== What the exercise asks ==
Reproduce the data in its entirety, exactly as supplied.

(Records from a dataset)
[Start]

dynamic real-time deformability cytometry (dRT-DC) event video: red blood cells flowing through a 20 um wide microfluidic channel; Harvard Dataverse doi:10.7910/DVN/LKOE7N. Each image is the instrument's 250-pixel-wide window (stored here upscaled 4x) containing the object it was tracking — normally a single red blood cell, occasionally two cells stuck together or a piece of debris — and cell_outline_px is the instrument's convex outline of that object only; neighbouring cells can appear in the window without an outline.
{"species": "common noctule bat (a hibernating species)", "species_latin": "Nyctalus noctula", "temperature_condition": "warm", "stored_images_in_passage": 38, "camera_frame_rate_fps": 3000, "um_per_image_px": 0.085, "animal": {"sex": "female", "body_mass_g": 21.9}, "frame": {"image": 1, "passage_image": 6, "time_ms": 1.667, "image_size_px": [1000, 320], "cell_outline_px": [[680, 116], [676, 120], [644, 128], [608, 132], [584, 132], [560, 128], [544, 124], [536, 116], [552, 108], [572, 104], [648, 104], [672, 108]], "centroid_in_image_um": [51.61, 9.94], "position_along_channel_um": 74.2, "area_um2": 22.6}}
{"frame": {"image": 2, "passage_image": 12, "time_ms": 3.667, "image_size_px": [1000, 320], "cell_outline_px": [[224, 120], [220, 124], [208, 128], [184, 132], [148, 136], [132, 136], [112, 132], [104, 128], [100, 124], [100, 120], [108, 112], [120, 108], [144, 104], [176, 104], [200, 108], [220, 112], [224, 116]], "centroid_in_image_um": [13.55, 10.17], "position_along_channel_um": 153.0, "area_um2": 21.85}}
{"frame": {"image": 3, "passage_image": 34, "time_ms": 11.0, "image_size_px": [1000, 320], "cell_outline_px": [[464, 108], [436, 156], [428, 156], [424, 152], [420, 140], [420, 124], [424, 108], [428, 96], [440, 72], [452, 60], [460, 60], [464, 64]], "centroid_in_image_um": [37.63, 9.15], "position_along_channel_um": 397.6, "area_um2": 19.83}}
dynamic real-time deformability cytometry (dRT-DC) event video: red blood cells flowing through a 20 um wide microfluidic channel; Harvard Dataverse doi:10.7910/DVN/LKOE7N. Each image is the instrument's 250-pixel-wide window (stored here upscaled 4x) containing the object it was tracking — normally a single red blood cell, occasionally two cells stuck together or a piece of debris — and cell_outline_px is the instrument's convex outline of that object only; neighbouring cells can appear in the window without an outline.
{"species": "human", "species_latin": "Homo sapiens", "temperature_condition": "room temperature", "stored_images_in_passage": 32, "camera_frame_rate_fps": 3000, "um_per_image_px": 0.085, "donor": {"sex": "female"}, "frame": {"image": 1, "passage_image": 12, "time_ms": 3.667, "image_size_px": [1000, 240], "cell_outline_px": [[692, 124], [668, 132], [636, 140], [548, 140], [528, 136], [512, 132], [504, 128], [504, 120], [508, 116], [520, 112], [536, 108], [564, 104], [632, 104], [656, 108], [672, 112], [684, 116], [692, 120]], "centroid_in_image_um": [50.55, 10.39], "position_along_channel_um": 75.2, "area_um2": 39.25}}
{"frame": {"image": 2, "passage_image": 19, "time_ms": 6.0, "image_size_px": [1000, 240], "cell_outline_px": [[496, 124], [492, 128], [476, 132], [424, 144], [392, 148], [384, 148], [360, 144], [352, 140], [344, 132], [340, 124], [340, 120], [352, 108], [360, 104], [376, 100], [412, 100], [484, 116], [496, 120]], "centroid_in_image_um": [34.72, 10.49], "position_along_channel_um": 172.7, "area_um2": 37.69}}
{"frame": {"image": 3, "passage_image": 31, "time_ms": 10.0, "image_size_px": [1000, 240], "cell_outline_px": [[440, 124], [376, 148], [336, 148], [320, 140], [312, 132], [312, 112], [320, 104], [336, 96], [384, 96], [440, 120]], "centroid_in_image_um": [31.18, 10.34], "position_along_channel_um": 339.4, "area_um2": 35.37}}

[End]

== Result of this exercise ==
dynamic real-time deformability cytometry (dRT-DC) event video: red blood cells flowing through a 20 um wide microfluidic channel; Harvard Dataverse doi:10.7910/DVN/LKOE7N. Each image is the instrument's 250-pixel-wide window (stored here upscaled 4x) containing the object it was tracking — normally a single red blood cell, occasionally two cells stuck together or a piece of debris — and cell_outline_px is the instrument's convex outline of that object only; neighbouring cells can appear in the window without an outline.
{"species": "common noctule bat (a hibernating species)", "species_latin": "Nyctalus noctula", "temperature_condition": "warm", "stored_images_in_passage": 38, "camera_frame_rate_fps": 3000, "um_per_image_px": 0.085, "animal": {"sex": "female", "body_mass_g": 21.9}, "frame": {"image": 1, "passage_image": 6, "time_ms": 1.667, "image_size_px": [1000, 320], "cell_outline_px": [[680, 116], [676, 120], [644, 128], [608, 132], [584, 132], [560, 128], [544, 124], [536, 116], [552, 108], [572, 104], [648, 104], [672, 108]], "centroid_in_image_um": [51.61, 9.94], "position_along_channel_um": 74.2, "area_um2": 22.6}}
{"frame": {"image": 2, "passage_image": 12, "time_ms": 3.667, "image_size_px": [1000, 320], "cell_outline_px": [[224, 120], [220, 124], [208, 128], [184, 132], [148, 136], [132, 136], [112, 132], [104, 128], [100, 124], [100, 120], [108, 112], [120, 108], [144, 104], [176, 104], [200, 108], [220, 112], [224, 116]], "centroid_in_image_um": [13.55, 10.17], "position_along_channel_um": 153.0, "area_um2": 21.85}}
{"frame": {"image": 3, "passage_image": 34, "time_ms": 11.0, "image_size_px": [1000, 320], "cell_outline_px": [[464, 108], [436, 156], [428, 156], [424, 152], [420, 140], [420, 124], [424, 108], [428, 96], [440, 72], [452, 60], [460, 60], [464, 64]], "centroid_in_image_um": [37.63, 9.15], "position_along_channel_um": 397.6, "area_um2": 19.83}}
dynamic real-time deformability cytometry (dRT-DC) event video: red blood cells flowing through a 20 um wide microfluidic channel; Harvard Dataverse doi:10.7910/DVN/LKOE7N. Each image is the instrument's 250-pixel-wide window (stored here upscaled 4x) containing the object it was tracking — normally a single red blood cell, occasionally two cells stuck together or a piece of debris — and cell_outline_px is the instrument's convex outline of that object only; neighbouring cells can appear in the window without an outline.
{"species": "human", "species_latin": "Homo sapiens", "temperature_condition": "room temperature", "stored_images_in_passage": 32, "camera_frame_rate_fps": 3000, "um_per_image_px": 0.085, "donor": {"sex": "female"}, "frame": {"image": 1, "passage_image": 12, "time_ms": 3.667, "image_size_px": [1000, 240], "cell_outline_px": [[692, 124], [668, 132], [636, 140], [548, 140], [528, 136], [512, 132], [504, 128], [504, 120], [508, 116], [520, 112], [536, 108], [564, 104], [632, 104], [656, 108], [672, 112], [684, 116], [692, 120]], "centroid_in_image_um": [50.55, 10.39], "position_along_channel_um": 75.2, "area_um2": 39.25}}
{"frame": {"image": 2, "passage_image": 19, "time_ms": 6.0, "image_size_px": [1000, 240], "cell_outline_px": [[496, 124], [492, 128], [476, 132], [424, 144], [392, 148], [384, 148], [360, 144], [352, 140], [344, 132], [340, 124], [340, 120], [352, 108], [360, 104], [376, 100], [412, 100], [484, 116], [496, 120]], "centroid_in_image_um": [34.72, 10.49], "position_along_channel_um": 172.7, "area_um2": 37.69}}
{"frame": {"image": 3, "passage_image": 31, "time_ms": 10.0, "image_size_px": [1000, 240], "cell_outline_px": [[440, 124], [376, 148], [336, 148], [320, 140], [312, 132], [312, 112], [320, 104], [336, 96], [384, 96], [440, 120]], "centroid_in_image_um": [31.18, 10.34], "position_along_channel_um": 339.4, "area_um2": 35.37}}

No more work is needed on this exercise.